EXERCISE SET:
A – From the passage on the Gulf War debate, output the stretch from "The problem, I" through "of appropriate judgement." word for word.
B – Please translate this sentence from the passage on the Gulf War debate into Spanish: "This is emphatically not to imply that to understand everything is to pardon everything."

PAGE TEXT:

In this context, what is so instructive about the Gulf War
debate is the extent to which it represents a counter-example to
postmodernism. North and South there was a shared lexicon justice, self-determination, democracy, rights, etc. – offering
some common ground amid shifting lines in the sand. Even if
people differed over what these goals might concretely consist in
(as well as over whether they were served by the actions of the
UN, Iraq, or neither), they were largely consensual terms for the
weapon of criticism and the critique of arms.

The problem, I want to suggest, is not one of incommensurability, but rather of interminability at a general moral-discursive
level. If abstraction from what we might conveniently call history and politics reduces politics to ethics, it also converts the
latter into a mere moralism, stripping ethics of the kind of sociohistorical realism indispensable to morally aware or informed
political judgement. This is emphatically not to imply that to
understand everything is to pardon everything. It is to maintain
that due understanding is a precondition of appropriate judgement.

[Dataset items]
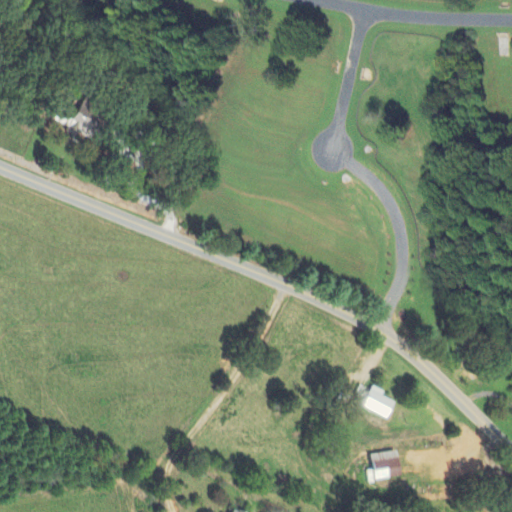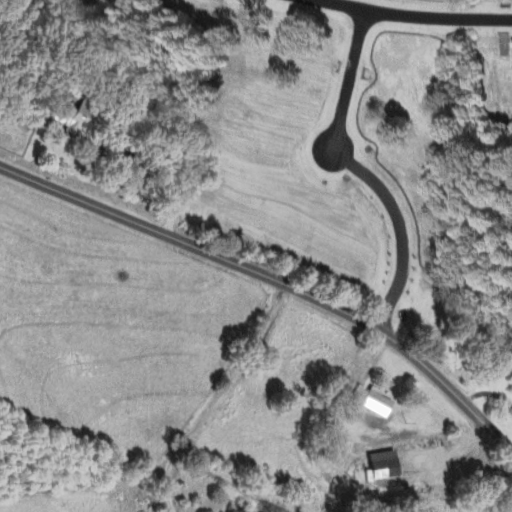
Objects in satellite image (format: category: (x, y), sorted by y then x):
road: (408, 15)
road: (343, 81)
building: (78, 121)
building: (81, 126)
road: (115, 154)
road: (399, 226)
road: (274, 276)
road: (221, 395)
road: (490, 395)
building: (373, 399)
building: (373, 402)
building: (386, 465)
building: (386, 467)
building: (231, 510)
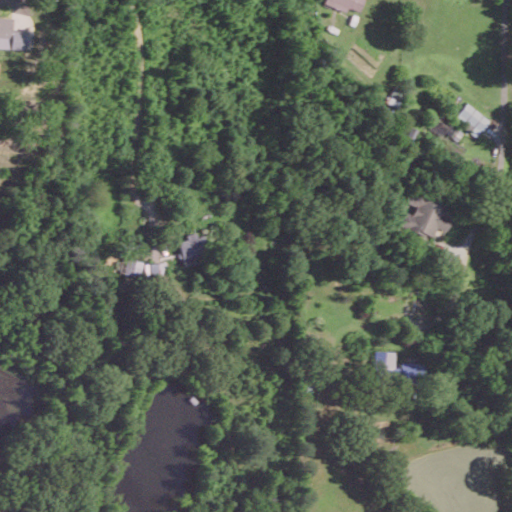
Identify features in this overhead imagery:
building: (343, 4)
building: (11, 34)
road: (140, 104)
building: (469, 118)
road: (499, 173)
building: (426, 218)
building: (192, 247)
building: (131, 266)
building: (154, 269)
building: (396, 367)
==
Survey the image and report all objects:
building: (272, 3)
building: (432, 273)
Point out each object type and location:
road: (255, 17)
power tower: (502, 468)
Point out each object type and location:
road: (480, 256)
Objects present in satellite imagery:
---
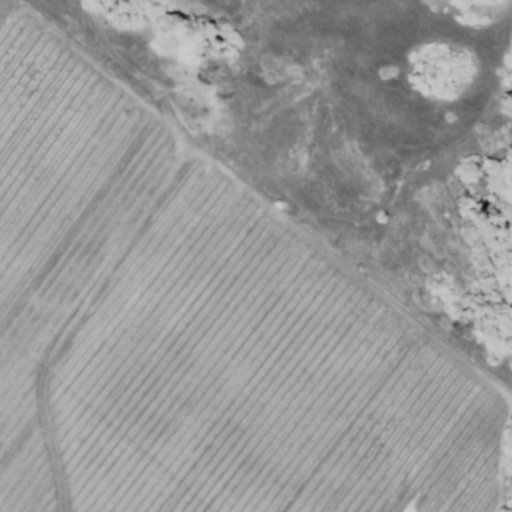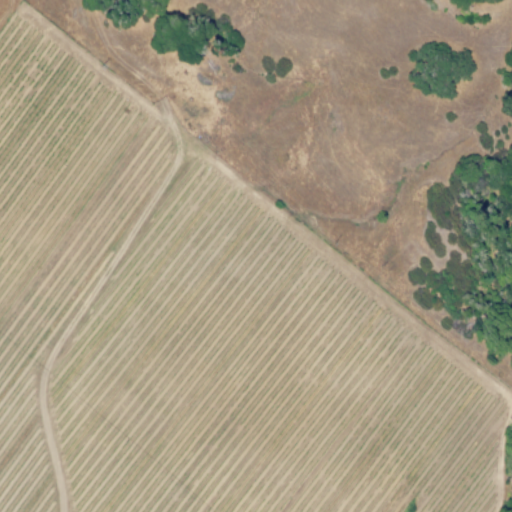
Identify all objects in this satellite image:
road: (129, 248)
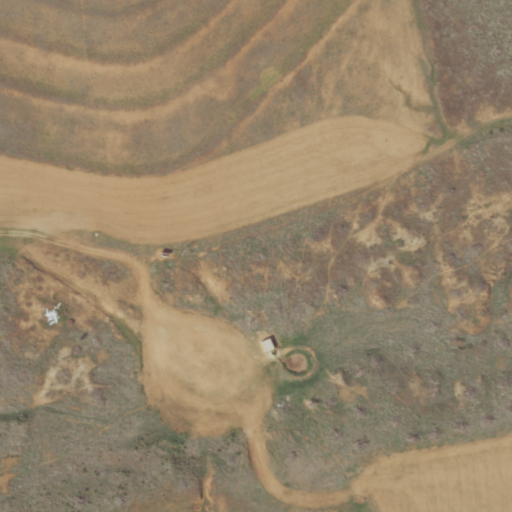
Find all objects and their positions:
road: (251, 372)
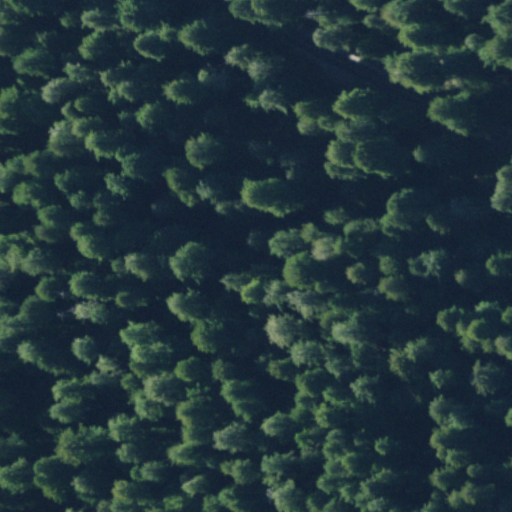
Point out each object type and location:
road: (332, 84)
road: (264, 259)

EXERCISE RESPONSES:
A –
The problem, I want to suggest, is not one of incommensurability, but rather of interminability at a general moral-discursive
level. If abstraction from what we might conveniently call history and politics reduces politics to ethics, it also converts the
latter into a mere moralism, stripping ethics of the kind of sociohistorical realism indispensable to morally aware or informed
political judgement. This is emphatically not to imply that to
understand everything is to pardon everything. It is to maintain
that due understanding is a precondition of appropriate judgement.

B – Esto de ningún modo quiere decir que comprenderlo todo sea perdonarlo todo.